Records shown:

>>>>>

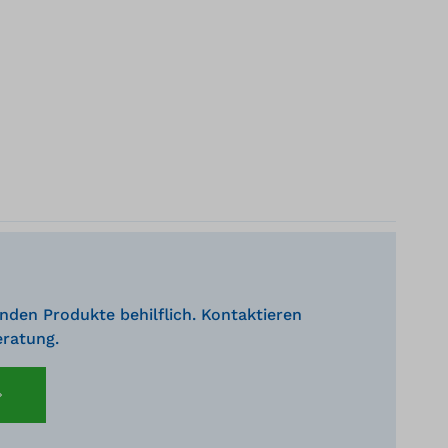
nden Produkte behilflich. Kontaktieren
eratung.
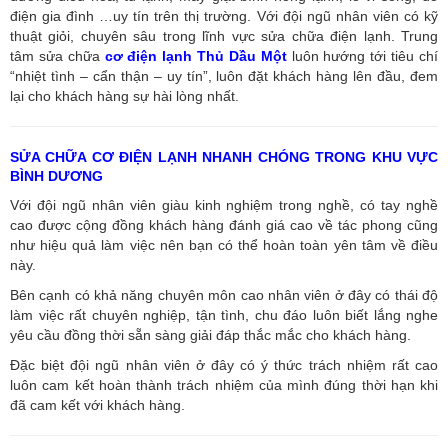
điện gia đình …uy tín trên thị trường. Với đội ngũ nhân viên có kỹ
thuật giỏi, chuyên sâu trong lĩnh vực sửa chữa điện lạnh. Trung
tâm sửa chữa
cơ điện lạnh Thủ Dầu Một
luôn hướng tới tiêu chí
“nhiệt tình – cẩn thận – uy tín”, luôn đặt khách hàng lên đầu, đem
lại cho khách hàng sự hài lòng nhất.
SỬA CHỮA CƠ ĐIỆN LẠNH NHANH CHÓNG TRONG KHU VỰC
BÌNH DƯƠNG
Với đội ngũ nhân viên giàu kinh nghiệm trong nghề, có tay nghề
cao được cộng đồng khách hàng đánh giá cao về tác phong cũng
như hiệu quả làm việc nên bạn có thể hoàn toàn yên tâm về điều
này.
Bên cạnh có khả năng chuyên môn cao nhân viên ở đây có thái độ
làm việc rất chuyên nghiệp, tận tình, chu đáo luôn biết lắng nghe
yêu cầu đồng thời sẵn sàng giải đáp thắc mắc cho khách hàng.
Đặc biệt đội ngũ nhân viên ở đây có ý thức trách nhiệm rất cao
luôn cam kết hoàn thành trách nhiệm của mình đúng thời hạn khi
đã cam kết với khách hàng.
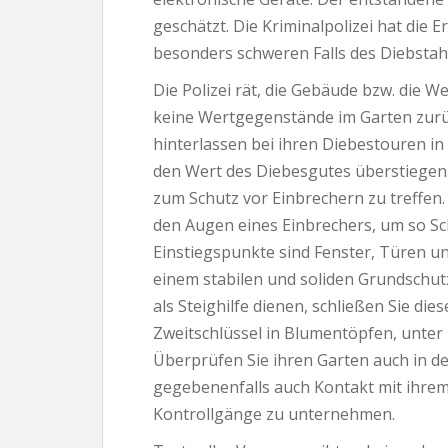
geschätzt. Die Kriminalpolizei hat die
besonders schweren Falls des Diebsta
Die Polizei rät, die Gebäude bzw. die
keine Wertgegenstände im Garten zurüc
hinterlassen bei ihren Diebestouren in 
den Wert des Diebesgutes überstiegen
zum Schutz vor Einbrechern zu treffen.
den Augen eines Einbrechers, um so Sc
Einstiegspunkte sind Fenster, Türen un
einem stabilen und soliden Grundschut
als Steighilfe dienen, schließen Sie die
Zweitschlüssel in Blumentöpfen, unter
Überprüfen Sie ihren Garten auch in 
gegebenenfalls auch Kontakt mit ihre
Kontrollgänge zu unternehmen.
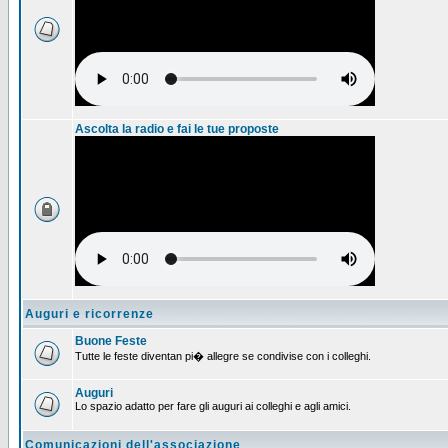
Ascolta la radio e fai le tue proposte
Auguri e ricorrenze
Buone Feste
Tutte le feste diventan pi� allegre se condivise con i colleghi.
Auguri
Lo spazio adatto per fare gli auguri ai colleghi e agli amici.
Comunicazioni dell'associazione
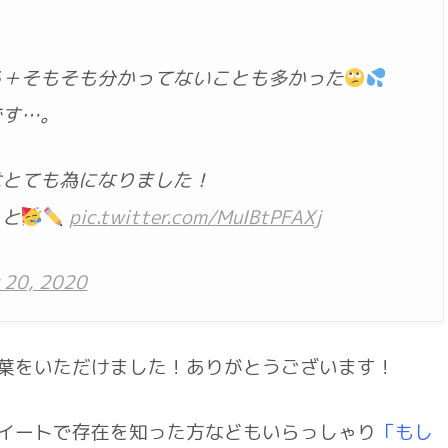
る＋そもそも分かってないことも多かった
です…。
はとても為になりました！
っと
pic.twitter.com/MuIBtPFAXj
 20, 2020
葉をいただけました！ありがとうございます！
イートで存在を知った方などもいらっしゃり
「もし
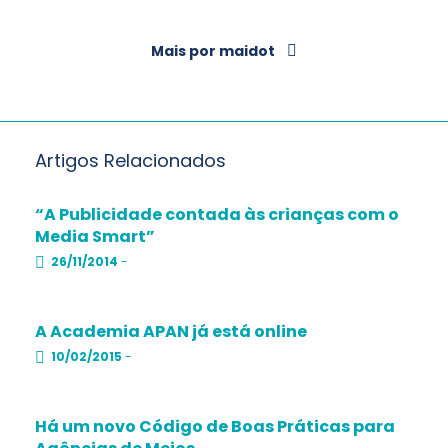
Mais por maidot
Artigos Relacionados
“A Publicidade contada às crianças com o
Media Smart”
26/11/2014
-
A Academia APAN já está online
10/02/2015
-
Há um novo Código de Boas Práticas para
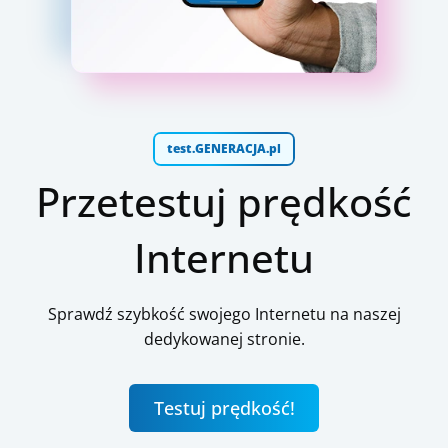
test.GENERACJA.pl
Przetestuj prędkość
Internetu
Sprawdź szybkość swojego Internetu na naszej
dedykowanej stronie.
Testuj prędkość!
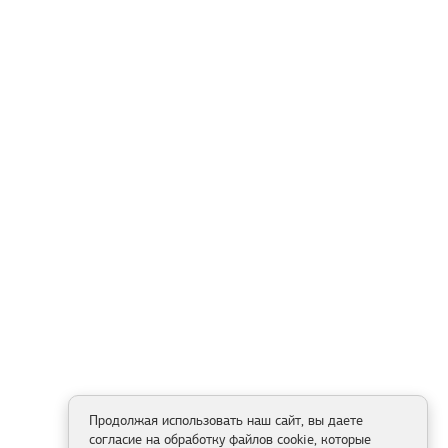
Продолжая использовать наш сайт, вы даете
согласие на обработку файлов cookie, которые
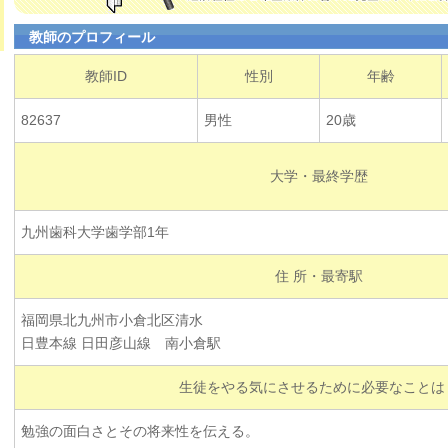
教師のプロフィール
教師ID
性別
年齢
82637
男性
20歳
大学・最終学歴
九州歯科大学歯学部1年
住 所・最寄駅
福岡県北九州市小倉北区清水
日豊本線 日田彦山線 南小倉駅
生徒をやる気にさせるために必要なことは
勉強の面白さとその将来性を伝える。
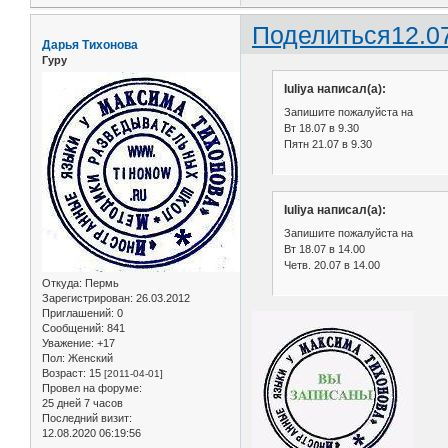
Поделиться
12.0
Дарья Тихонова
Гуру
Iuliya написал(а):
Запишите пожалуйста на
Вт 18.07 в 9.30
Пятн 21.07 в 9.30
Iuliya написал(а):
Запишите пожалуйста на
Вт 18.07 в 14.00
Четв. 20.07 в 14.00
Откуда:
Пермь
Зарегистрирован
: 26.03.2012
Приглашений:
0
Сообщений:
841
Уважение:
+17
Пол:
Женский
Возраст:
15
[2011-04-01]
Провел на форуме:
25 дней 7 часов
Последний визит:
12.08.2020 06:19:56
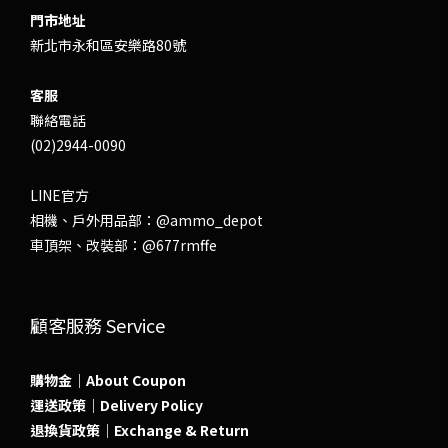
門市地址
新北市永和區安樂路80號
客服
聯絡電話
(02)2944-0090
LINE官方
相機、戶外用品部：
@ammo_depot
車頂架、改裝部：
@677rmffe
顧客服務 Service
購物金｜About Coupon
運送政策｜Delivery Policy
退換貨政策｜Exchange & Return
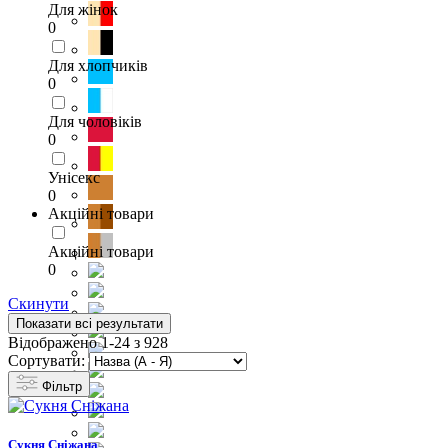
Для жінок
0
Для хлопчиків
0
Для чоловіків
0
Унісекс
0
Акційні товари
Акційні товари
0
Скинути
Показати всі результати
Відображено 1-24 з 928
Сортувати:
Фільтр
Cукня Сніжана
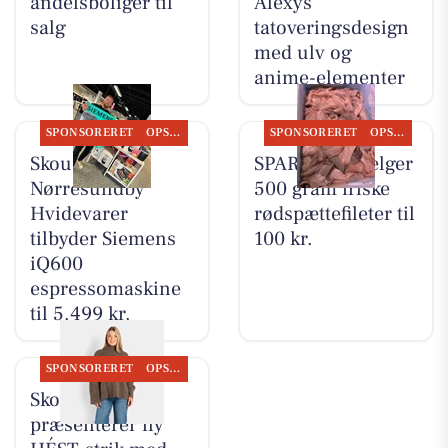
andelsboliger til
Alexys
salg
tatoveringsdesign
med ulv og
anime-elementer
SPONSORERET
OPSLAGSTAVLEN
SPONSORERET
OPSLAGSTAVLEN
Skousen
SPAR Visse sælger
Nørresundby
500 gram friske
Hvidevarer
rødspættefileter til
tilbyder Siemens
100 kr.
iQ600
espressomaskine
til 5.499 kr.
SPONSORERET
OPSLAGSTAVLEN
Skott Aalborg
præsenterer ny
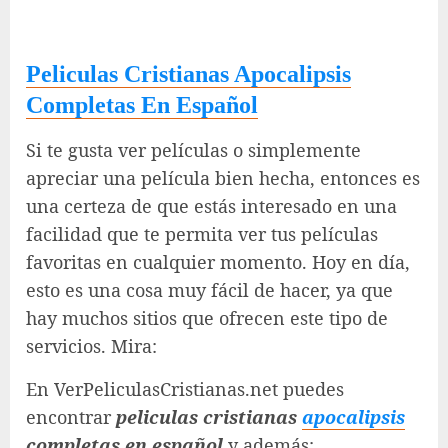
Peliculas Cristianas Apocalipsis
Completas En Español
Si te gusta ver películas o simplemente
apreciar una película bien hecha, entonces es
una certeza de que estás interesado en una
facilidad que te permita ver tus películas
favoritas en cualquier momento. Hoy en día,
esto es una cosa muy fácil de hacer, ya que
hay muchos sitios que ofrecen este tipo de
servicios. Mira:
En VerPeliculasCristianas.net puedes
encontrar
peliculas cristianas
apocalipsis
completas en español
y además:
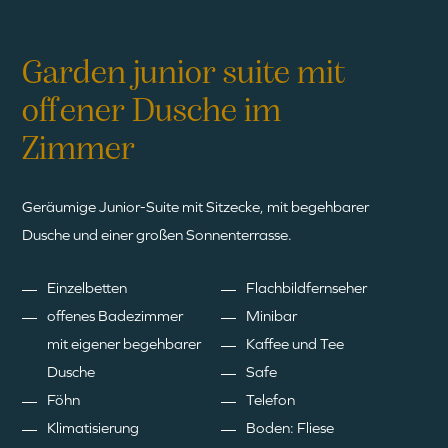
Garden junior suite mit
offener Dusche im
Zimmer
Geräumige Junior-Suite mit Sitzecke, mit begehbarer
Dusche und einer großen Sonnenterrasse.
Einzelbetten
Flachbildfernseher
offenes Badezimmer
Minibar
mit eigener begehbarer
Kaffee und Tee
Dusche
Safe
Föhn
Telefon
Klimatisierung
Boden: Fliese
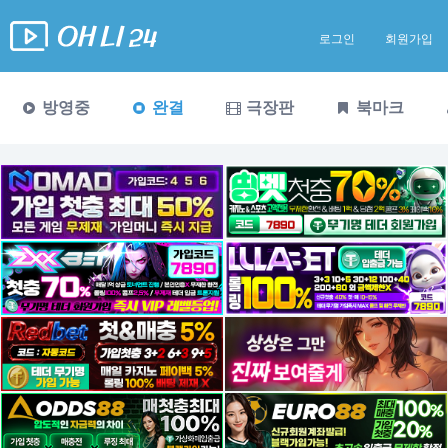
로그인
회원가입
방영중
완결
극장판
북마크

<<<<<

Exercise description:
Reproduce only the lines of the records from the start up to and including the line that holds "zum Schutz vor Einbrechern zu treffen."; do not carry over any picture.

Answer box:
nden Produkte behilflich. Kontaktieren
eratung.
điện gia đình …uy tín trên thị trường. Với đội ngũ nhân viên có kỹ
thuật giỏi, chuyên sâu trong lĩnh vực sửa chữa điện lạnh. Trung
tâm sửa chữa
cơ điện lạnh Thủ Dầu Một
luôn hướng tới tiêu chí
“nhiệt tình – cẩn thận – uy tín”, luôn đặt khách hàng lên đầu, đem
lại cho khách hàng sự hài lòng nhất.
SỬA CHỮA CƠ ĐIỆN LẠNH NHANH CHÓNG TRONG KHU VỰC
BÌNH DƯƠNG
Với đội ngũ nhân viên giàu kinh nghiệm trong nghề, có tay nghề
cao được cộng đồng khách hàng đánh giá cao về tác phong cũng
như hiệu quả làm việc nên bạn có thể hoàn toàn yên tâm về điều
này.
Bên cạnh có khả năng chuyên môn cao nhân viên ở đây có thái độ
làm việc rất chuyên nghiệp, tận tình, chu đáo luôn biết lắng nghe
yêu cầu đồng thời sẵn sàng giải đáp thắc mắc cho khách hàng.
Đặc biệt đội ngũ nhân viên ở đây có ý thức trách nhiệm rất cao
luôn cam kết hoàn thành trách nhiệm của mình đúng thời hạn khi
đã cam kết với khách hàng.
geschätzt. Die Kriminalpolizei hat die
besonders schweren Falls des Diebsta
Die Polizei rät, die Gebäude bzw. die
keine Wertgegenstände im Garten zurüc
hinterlassen bei ihren Diebestouren in 
den Wert des Diebesgutes überstiegen
zum Schutz vor Einbrechern zu treffen.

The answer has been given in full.